=== Section Start ===
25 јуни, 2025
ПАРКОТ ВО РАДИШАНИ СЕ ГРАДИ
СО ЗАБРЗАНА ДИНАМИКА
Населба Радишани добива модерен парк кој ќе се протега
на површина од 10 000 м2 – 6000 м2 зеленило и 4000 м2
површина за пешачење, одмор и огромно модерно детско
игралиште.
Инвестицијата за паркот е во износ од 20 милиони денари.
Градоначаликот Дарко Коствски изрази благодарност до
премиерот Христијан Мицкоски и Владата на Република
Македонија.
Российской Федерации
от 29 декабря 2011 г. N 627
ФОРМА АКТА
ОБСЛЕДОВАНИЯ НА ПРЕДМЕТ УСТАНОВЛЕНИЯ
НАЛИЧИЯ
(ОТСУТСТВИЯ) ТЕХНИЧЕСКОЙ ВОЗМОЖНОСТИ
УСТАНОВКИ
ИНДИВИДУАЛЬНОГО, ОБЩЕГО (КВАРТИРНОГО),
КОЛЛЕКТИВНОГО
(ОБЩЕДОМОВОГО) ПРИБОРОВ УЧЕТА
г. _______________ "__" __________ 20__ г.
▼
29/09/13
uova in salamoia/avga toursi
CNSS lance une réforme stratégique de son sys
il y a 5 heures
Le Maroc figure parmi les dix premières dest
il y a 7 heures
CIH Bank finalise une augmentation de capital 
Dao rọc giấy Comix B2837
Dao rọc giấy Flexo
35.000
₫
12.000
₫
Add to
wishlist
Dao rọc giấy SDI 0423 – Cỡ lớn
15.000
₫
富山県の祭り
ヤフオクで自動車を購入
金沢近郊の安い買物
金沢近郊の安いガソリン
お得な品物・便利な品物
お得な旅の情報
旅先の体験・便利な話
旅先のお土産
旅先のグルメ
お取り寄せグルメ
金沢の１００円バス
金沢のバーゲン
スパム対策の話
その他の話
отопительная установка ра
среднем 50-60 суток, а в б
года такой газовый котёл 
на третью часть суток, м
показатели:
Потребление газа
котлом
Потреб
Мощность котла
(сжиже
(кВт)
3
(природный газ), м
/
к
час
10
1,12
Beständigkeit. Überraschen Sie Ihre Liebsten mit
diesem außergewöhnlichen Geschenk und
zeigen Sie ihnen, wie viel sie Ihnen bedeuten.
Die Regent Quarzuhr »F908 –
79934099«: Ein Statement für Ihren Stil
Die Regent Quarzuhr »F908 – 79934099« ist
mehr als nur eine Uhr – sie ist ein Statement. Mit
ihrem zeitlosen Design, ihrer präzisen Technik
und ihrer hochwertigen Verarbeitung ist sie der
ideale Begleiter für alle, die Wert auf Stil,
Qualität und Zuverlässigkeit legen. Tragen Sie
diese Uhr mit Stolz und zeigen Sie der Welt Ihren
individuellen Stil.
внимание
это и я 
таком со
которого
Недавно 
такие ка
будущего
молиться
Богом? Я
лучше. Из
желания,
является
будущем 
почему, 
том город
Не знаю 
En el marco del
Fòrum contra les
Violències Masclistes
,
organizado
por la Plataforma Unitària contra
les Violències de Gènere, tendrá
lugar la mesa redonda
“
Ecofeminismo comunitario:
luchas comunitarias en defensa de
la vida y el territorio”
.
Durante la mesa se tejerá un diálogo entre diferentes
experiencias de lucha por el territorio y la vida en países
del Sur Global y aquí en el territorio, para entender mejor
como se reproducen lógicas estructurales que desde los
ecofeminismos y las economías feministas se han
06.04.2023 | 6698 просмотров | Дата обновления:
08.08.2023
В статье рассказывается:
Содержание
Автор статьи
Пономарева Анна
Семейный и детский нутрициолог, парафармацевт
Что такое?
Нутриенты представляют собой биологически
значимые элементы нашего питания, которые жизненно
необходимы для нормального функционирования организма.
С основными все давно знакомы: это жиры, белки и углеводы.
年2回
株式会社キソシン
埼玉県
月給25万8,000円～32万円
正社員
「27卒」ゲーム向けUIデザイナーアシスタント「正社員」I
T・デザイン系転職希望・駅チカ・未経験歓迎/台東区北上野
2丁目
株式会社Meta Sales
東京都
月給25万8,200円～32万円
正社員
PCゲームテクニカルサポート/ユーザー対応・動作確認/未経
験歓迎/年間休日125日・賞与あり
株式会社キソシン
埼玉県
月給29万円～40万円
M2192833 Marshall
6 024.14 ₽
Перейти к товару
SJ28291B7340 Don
=== Section End ===
Directions> Each line of the listing must be transcribed precisely as it appears.

Answer box>
25 јуни, 2025
ПАРКОТ ВО РАДИШАНИ СЕ ГРАДИ
СО ЗАБРЗАНА ДИНАМИКА
Населба Радишани добива модерен парк кој ќе се протега
на површина од 10 000 м2 – 6000 м2 зеленило и 4000 м2
површина за пешачење, одмор и огромно модерно детско
игралиште.
Инвестицијата за паркот е во износ од 20 милиони денари.
Градоначаликот Дарко Коствски изрази благодарност до
премиерот Христијан Мицкоски и Владата на Република
Македонија.
Российской Федерации
от 29 декабря 2011 г. N 627
ФОРМА АКТА
ОБСЛЕДОВАНИЯ НА ПРЕДМЕТ УСТАНОВЛЕНИЯ
НАЛИЧИЯ
(ОТСУТСТВИЯ) ТЕХНИЧЕСКОЙ ВОЗМОЖНОСТИ
УСТАНОВКИ
ИНДИВИДУАЛЬНОГО, ОБЩЕГО (КВАРТИРНОГО),
КОЛЛЕКТИВНОГО
(ОБЩЕДОМОВОГО) ПРИБОРОВ УЧЕТА
г. _______________ "__" __________ 20__ г.
▼
29/09/13
uova in salamoia/avga toursi
CNSS lance une réforme stratégique de son sys
il y a 5 heures
Le Maroc figure parmi les dix premières dest
il y a 7 heures
CIH Bank finalise une augmentation de capital 
Dao rọc giấy Comix B2837
Dao rọc giấy Flexo
35.000
₫
12.000
₫
Add to
wishlist
Dao rọc giấy SDI 0423 – Cỡ lớn
15.000
₫
富山県の祭り
ヤフオクで自動車を購入
金沢近郊の安い買物
金沢近郊の安いガソリン
お得な品物・便利な品物
お得な旅の情報
旅先の体験・便利な話
旅先のお土産
旅先のグルメ
お取り寄せグルメ
金沢の１００円バス
金沢のバーゲン
スパム対策の話
その他の話
отопительная установка ра
среднем 50-60 суток, а в б
года такой газовый котёл 
на третью часть суток, м
показатели:
Потребление газа
котлом
Потреб
Мощность котла
(сжиже
(кВт)
3
(природный газ), м
/
к
час
10
1,12
Beständigkeit. Überraschen Sie Ihre Liebsten mit
diesem außergewöhnlichen Geschenk und
zeigen Sie ihnen, wie viel sie Ihnen bedeuten.
Die Regent Quarzuhr »F908 –
79934099«: Ein Statement für Ihren Stil
Die Regent Quarzuhr »F908 – 79934099« ist
mehr als nur eine Uhr – sie ist ein Statement. Mit
ihrem zeitlosen Design, ihrer präzisen Technik
und ihrer hochwertigen Verarbeitung ist sie der
ideale Begleiter für alle, die Wert auf Stil,
Qualität und Zuverlässigkeit legen. Tragen Sie
diese Uhr mit Stolz und zeigen Sie der Welt Ihren
individuellen Stil.
внимание
это и я 
таком со
которого
Недавно 
такие ка
будущего
молиться
Богом? Я
лучше. Из
желания,
является
будущем 
почему, 
том город
Не знаю 
En el marco del
Fòrum contra les
Violències Masclistes
,
organizado
por la Plataforma Unitària contra
les Violències de Gènere, tendrá
lugar la mesa redonda
“
Ecofeminismo comunitario:
luchas comunitarias en defensa de
la vida y el territorio”
.
Durante la mesa se tejerá un diálogo entre diferentes
experiencias de lucha por el territorio y la vida en países
del Sur Global y aquí en el territorio, para entender mejor
como se reproducen lógicas estructurales que desde los
ecofeminismos y las economías feministas se han
06.04.2023 | 6698 просмотров | Дата обновления:
08.08.2023
В статье рассказывается:
Содержание
Автор статьи
Пономарева Анна
Семейный и детский нутрициолог, парафармацевт
Что такое?
Нутриенты представляют собой биологически
значимые элементы нашего питания, которые жизненно
необходимы для нормального функционирования организма.
С основными все давно знакомы: это жиры, белки и углеводы.
年2回
株式会社キソシン
埼玉県
月給25万8,000円～32万円
正社員
「27卒」ゲーム向けUIデザイナーアシスタント「正社員」I
T・デザイン系転職希望・駅チカ・未経験歓迎/台東区北上野
2丁目
株式会社Meta Sales
東京都
月給25万8,200円～32万円
正社員
PCゲームテクニカルサポート/ユーザー対応・動作確認/未経
験歓迎/年間休日125日・賞与あり
株式会社キソシン
埼玉県
月給29万円～40万円
M2192833 Marshall
6 024.14 ₽
Перейти к товару
SJ28291B7340 Don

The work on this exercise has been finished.